September 12, 1944:We had our toughest mission this morning so far. My stomach still has a sick feeling and my knees are still wobbly. We bombed Ruhland (Ruhleb).
I'll start from the beginning. We got up at two o'clock this morning. It may take me a couple days before I feel like writing about these missions. I don't even like to think about them.
Before we eat breakfast some of us who are Catholic go down before each mission for Absolution And Communion. When we go out to face death we can receive Communion without Confession or we can even eat breakfast before but it's not recommended. I feel much better when I can receive like that. Then we went down to briefing.
They raised the curtain on the map where our route and mission were laid out. All the airmen groaned. We knew a lot of us wouldn't come back. All they did to console us was to say, "It's not pretty," and they let it go at that. The route was marked so we had to fly all the way across Germany to the other side to Ruhland. We had to pass near Berlin on the way. Our target was the synthetic oil refinery at Ruhland. They throw everything at you there, their rocket ships and everything, not to say anything about flak.
After briefing we went to the equipment room where we keep all our flying equipment. We drew parachutes and harness and Mae Wests. We carry .45 automatic pistols in a shoulder holster. (We keep them with us in the hut.) We use electrically heated clothing, pants, coats, gloves and shoes, oxygen mask, helmet and goggles, flak suits, escape kit containing maps, compass, etc., in case one has to bail out or crash land in enemy territory. When you're in the ship you're a mass of wires. One to your throat mike, one to your headset, one to your electric suit and a hose to your oxygen mask. We get one B-4 bag to a ship which contains one extra thing of everything if something should go out on you. We pile all this stuff outside and then we go to the armour building for our machine guns. Before a mission we have to clean the oil off and check everything. We have to take the oil off or they'll freeze up at high altitude. After a mission we clean them and put the oil back on. We have to install them before every mission.
A truck takes us out to the plane. It has to be preflighted, guns put in and a million things checked. We put on all our equipment and take off. After we're over the channel we take our positions and pray that we'll see England again.
We usually hit the coast of France, Belgium or Holland. We pass over the lines where we see the boys fighting it out on the ground below. We have to fight it out in the air over Germany.
After we get into Germany the flak starts coming up at us but it's not so intense until we get to the target. Fighters won't bother us until we get close to the target, unless we're caught straggling along behind our formation.
After hours of sweating it out and praying, we saw Berlin in the distance. It seemed to be smoldering from the pounding we're giving it. We passed near it a little to one side to avoid the intense flak.

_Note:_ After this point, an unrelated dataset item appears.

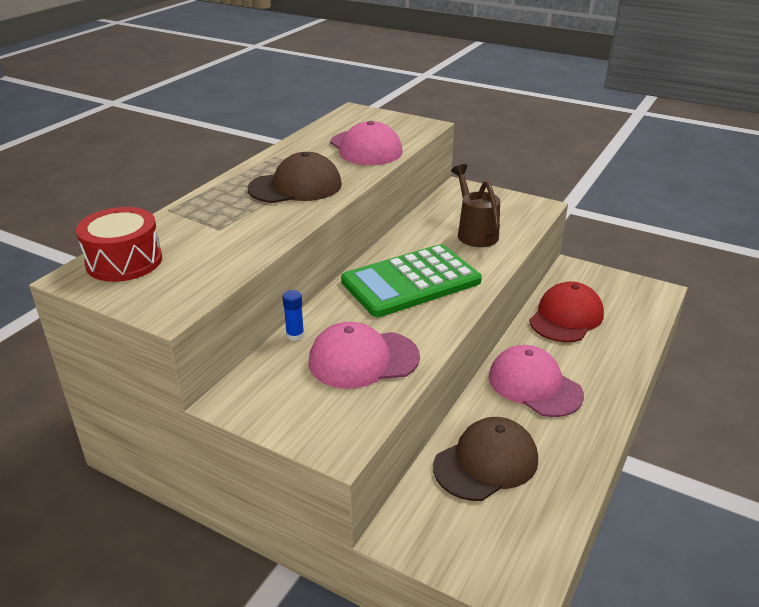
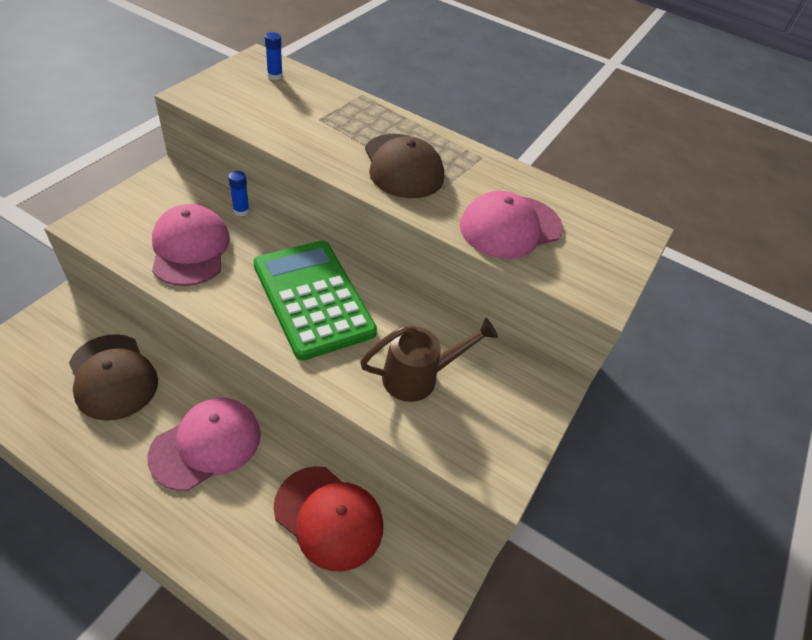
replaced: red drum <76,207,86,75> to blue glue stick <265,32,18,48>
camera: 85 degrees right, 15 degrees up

Then it happened so quick you couldn't think. We heard the report "bandits". they seemed to come from nowhere. The Nazi fighters came barreling through our formations before you could wink an eyelash. I watched terrified as three of our Fortresses went down in flames with their bomb loads and our buddies in them. I saw five men get out of one of them. The rest were lost. One of them kept falling, I never did see his chute open.

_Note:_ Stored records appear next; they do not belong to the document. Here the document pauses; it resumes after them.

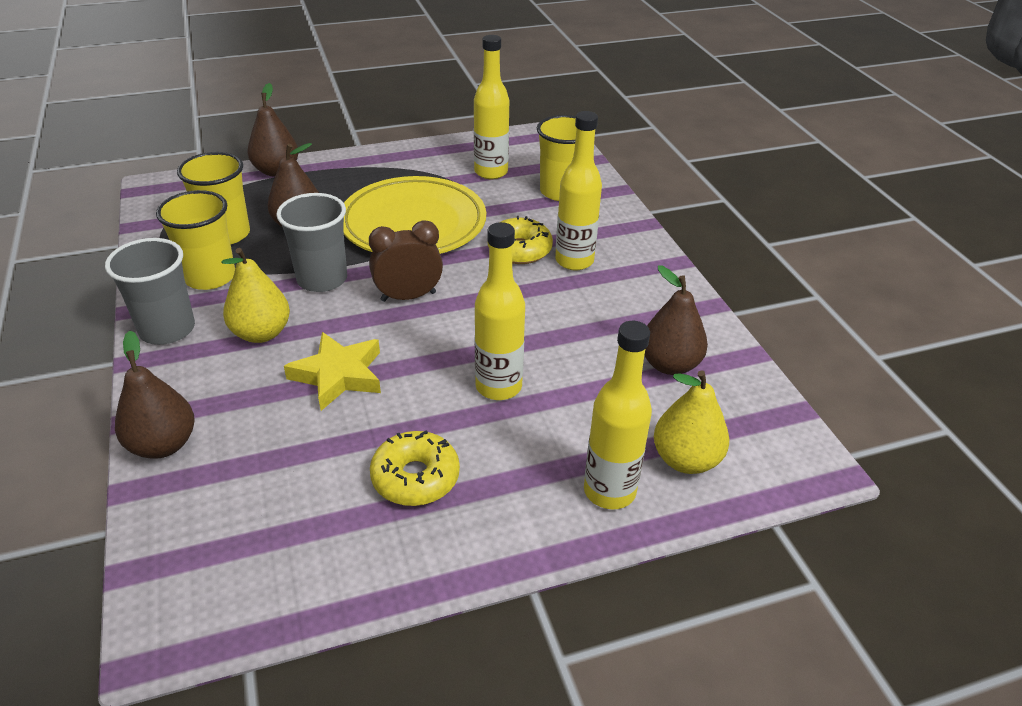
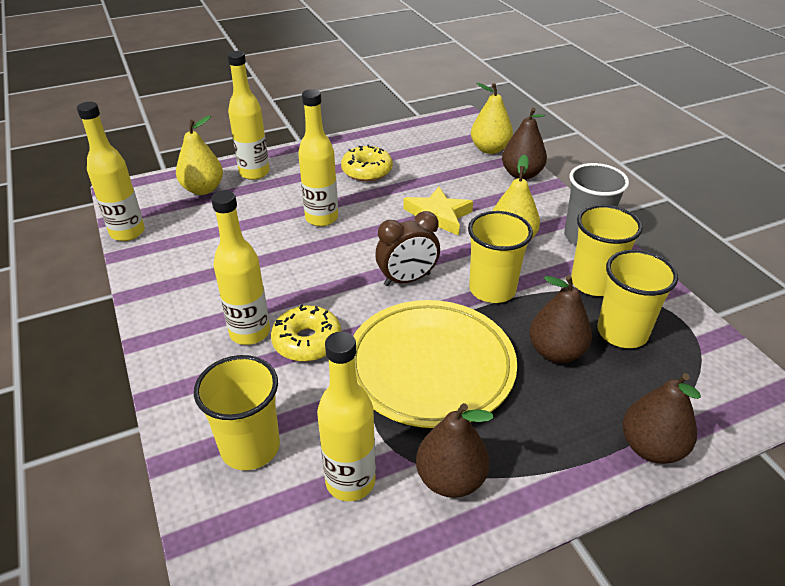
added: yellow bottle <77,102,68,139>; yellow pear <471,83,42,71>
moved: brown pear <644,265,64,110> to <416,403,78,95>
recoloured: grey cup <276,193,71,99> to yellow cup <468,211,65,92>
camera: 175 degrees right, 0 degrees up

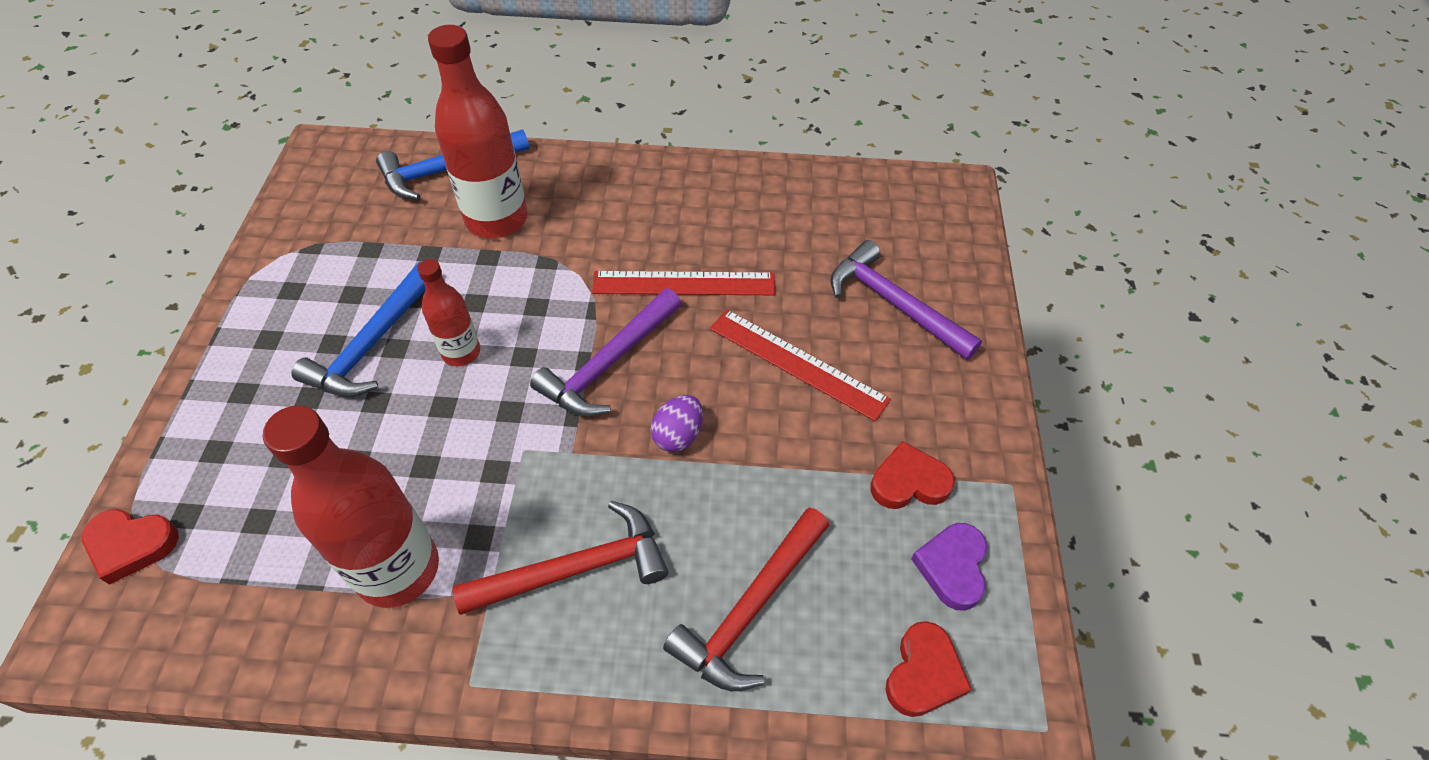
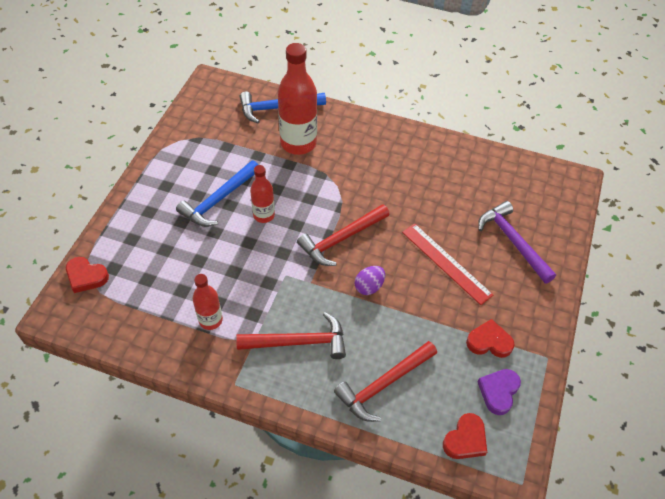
removed: red ruler <592,271,184,24>
recoloured: purple hammer <530,288,151,128> to red hammer <297,204,93,62>
resized: red bottle <263,405,176,203> = <193,274,30,56> x0.55
camera: 15 degrees right, 0 degrees up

By this time I had my guns charged on as one came flashing by our ship. One of our escort fighters was on his tail, pouring lead into him. Besides that, a couple other Fortresses were giving it to him. You could have recognized the pilot if it weren't for his oxygen mask. He must have been dead as he went by.
I think about 54 of our Fortresses and Liberators were lost on this raid. We had one engine gone but we kept up with the formation to the target at Ruhland and left it in flames. We turned around and beat it back across Germany. It wasn't long and another engine quit.

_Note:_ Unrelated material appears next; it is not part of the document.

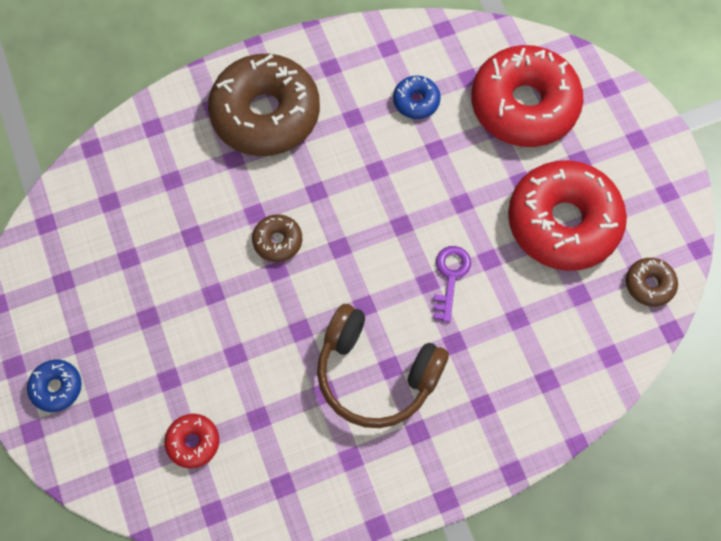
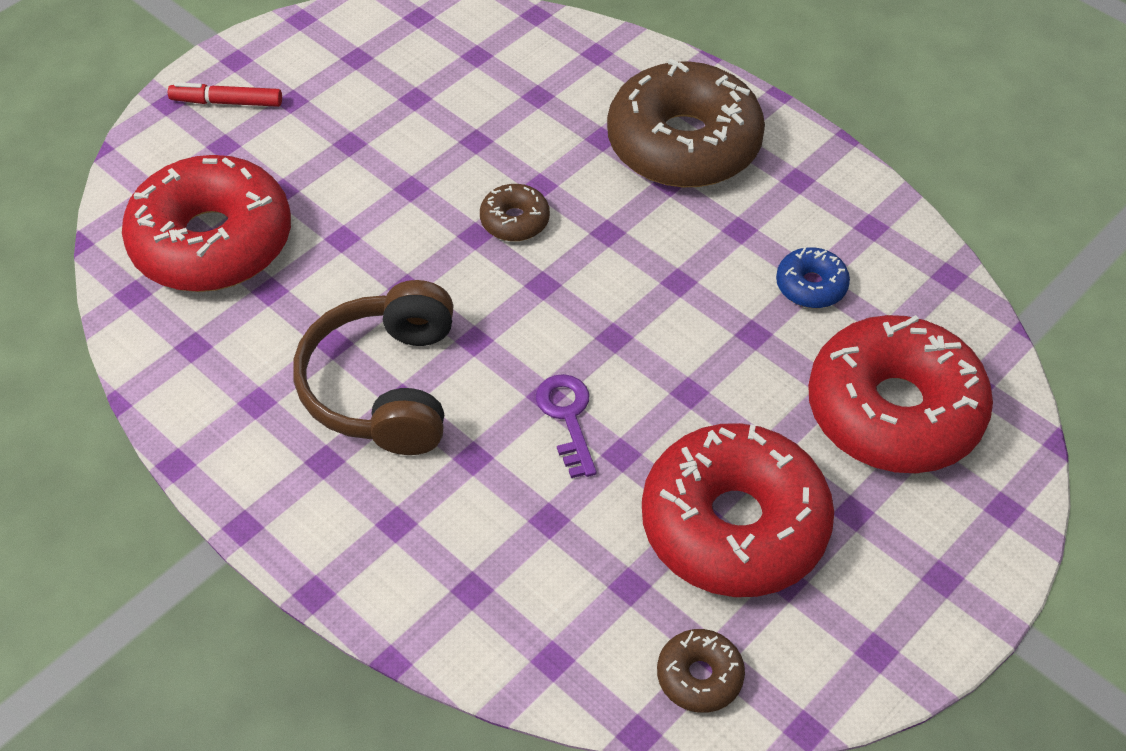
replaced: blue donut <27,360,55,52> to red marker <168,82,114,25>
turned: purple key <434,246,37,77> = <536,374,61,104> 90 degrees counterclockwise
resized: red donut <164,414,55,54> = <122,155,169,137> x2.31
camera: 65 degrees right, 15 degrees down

I was never so scared in my life because we didn't have enough power to keep up with the formation. We couldn't keep up with them so we were left straggling across Germany on two engines and losing altitude. When you're all alone like that your greatest fear is enemy fighters ganging up on you. They were getting our range from the ground and the flak would come up and almost knock us down. We lost altitude down to about 10,000 ft. Then the engines seemed to hold us.
God was with us though because we weren't attacked. Every time we saw a speck on the horizon we were terrified. We sweat it out for hours over Germany until we finally passed over the fighting lines into France, the happiest moments of our lives.
We almost headed for Switzerland because it was closer but our engines managed to carry us back over the channel. Coming back from a mission and seeing the shore of England is the sweetest thing in the world.